[Extract]:

*** Block opens ***

Another similar technique became known as the "Kékcédulás Választás", when ballot papers were forged so that one person can vote more than once.
However, according to historian Norman Stone, the term might have been invented by Hungarian Independence Party leader Zoltán Pfeiffer, a hardline anti-communist opponent of Rákosi.

Thomas C. Schelling wrote in his 1966 book Arms and Influence:

Salami tactics, we can be sure, were invented by a child […] Tell a child not to go in the water and he'll sit on the bank and submerge his bare feet; he is not yet 'in' the water. Acquiesce, and he'll stand up; no more of him is in the water than before. Think it over, and he'll start wading, not going any deeper; take a moment to decide whether this is different and he'll go a little deeper, arguing that since he goes back and forth it all averages out. Pretty soon we are calling to him not to swim out of sight, wondering whatever happened to all our discipline.

==Geopolitics==
===China===

In 2021, the European Parliamentary Research Service accused China of using the salami slice strategy to gradually increase its presence in The South China Sea. Examples of this strategy are the Spratley Islands dispute, the Scarborough Shoal standoff, and more broadly China's Nine-dash line claims over virtually the whole entire South China Sea. China repeatedly uses its coast guard and merchant fishing vessels as a paramilitary fleet to intimidate its neighbors, often referred to as grey zone tactics.

China's salami slicing actions provoked wide international condemnation, especially in regards to its island neighbor. China claims Taiwan as part of its sovereign territory via the One-China Policy. In January 2019, Chinese leader Xi Jinping essentially said he would use military force to reunify with Taiwan if he had to. In August 2022, then US House Speaker Nancy Pelosi visited Taiwan, which further escalated international tensions following the COVID-19 pandemic. Shortly after her visit in 2022, then US President Joe Biden effectively stated America would go to war with China should they attempt a Taiwan invasion. In 2024, the Chinese military flew near Taiwanese airspace over 3,000 times, an increase from the roughly 1,700 flights in 2022 and 2023. During the second presidency of Donald Trump, the US seemingly walked back claims of war over Taiwan, and appeared to pursue the method of strategic ambiguity on the matter.

*** Block closes ***

[Data provided]:
*** Block opens ***

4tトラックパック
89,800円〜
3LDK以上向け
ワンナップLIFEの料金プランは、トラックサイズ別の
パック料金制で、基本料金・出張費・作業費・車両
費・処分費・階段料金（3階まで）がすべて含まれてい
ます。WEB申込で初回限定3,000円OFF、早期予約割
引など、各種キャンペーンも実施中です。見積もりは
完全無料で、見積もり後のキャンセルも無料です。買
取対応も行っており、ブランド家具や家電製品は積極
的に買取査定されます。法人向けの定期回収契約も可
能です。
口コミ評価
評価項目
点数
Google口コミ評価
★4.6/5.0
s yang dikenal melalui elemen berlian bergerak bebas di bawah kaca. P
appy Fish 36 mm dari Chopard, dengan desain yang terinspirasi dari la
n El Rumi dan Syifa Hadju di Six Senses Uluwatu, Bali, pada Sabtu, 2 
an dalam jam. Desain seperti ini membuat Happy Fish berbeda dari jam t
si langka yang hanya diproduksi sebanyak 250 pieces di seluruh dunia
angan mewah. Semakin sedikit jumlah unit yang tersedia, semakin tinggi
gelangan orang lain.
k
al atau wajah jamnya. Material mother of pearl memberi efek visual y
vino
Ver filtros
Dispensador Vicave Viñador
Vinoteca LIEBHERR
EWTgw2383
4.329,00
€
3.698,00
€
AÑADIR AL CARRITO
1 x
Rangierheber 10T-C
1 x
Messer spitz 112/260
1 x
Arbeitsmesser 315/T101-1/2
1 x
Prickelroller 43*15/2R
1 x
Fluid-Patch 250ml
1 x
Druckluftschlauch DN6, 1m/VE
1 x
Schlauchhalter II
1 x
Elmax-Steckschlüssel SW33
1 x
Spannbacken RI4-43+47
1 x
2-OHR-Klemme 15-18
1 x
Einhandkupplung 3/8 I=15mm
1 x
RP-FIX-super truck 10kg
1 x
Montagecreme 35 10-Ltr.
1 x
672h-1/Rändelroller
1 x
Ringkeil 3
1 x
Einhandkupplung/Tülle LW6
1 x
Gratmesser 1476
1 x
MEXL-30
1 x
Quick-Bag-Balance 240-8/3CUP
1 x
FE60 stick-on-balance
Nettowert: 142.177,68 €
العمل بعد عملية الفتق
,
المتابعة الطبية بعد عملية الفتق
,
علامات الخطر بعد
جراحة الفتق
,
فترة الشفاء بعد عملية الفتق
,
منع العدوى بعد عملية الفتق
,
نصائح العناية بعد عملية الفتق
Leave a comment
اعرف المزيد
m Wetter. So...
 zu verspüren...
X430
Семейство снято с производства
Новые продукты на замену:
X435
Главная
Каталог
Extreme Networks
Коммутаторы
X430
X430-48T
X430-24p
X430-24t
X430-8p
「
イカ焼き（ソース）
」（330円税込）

*** Block closes ***
*** Block opens ***

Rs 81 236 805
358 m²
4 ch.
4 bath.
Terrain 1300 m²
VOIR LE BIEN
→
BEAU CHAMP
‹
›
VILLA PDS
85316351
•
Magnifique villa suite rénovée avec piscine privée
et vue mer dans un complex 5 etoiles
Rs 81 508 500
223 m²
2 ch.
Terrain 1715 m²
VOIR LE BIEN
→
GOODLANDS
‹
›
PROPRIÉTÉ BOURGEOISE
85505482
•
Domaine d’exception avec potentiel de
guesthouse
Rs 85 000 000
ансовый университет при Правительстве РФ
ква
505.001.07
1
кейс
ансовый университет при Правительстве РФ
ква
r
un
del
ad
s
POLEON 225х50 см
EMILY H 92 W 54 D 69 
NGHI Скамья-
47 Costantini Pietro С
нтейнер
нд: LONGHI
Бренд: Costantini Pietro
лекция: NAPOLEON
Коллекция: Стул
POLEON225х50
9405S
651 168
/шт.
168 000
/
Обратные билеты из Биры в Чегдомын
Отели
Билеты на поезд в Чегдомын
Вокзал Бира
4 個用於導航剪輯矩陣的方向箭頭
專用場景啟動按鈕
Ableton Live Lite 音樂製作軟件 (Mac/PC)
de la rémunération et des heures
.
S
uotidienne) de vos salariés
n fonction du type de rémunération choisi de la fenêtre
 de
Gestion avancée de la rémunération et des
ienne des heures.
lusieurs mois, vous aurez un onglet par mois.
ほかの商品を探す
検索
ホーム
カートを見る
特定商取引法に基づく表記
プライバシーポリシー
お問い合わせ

*** Block closes ***
*** Block opens ***

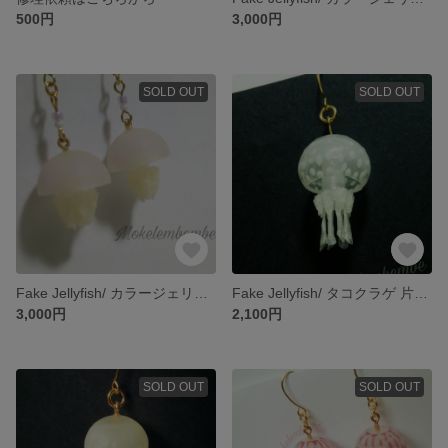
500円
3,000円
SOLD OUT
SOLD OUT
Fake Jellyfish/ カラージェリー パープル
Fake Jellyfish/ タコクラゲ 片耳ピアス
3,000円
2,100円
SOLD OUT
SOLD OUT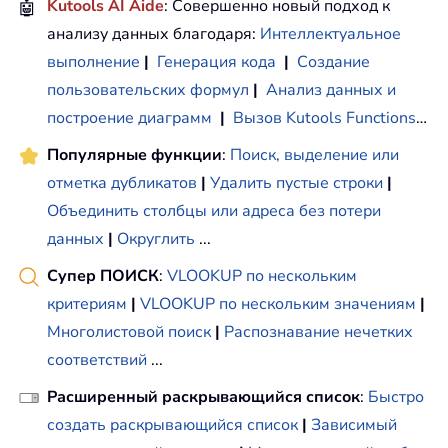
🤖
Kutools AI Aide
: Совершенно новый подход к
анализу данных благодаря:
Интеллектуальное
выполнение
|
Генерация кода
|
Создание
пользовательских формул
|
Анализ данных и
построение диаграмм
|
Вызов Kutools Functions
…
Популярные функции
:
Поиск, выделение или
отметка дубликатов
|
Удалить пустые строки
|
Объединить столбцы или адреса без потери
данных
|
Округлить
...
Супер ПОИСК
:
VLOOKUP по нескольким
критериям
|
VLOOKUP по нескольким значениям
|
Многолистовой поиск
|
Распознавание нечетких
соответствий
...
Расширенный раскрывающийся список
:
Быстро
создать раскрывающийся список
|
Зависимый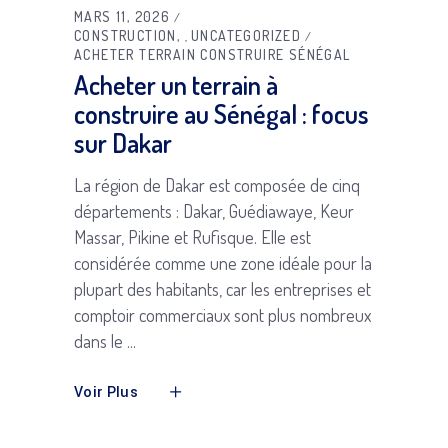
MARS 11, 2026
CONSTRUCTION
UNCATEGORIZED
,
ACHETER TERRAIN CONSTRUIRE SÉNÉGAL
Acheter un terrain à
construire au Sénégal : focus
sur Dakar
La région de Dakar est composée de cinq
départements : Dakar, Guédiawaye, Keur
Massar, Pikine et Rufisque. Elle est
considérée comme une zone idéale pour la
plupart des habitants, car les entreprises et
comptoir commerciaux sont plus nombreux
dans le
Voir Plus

*** Block closes ***

[Brief]:
Can you reproduce the salami tactics text starting at "Another similar technique" and ending at "opponent of Rákosi.", changing "historian" to "scholar"? Work only from the text; leave the data aside.

[Result for this exercise]:
Another similar technique became known as the "Kékcédulás Választás", when ballot papers were forged so that one person can vote more than once.
However, according to scholar Norman Stone, the term might have been invented by Hungarian Independence Party leader Zoltán Pfeiffer, a hardline anti-communist opponent of Rákosi.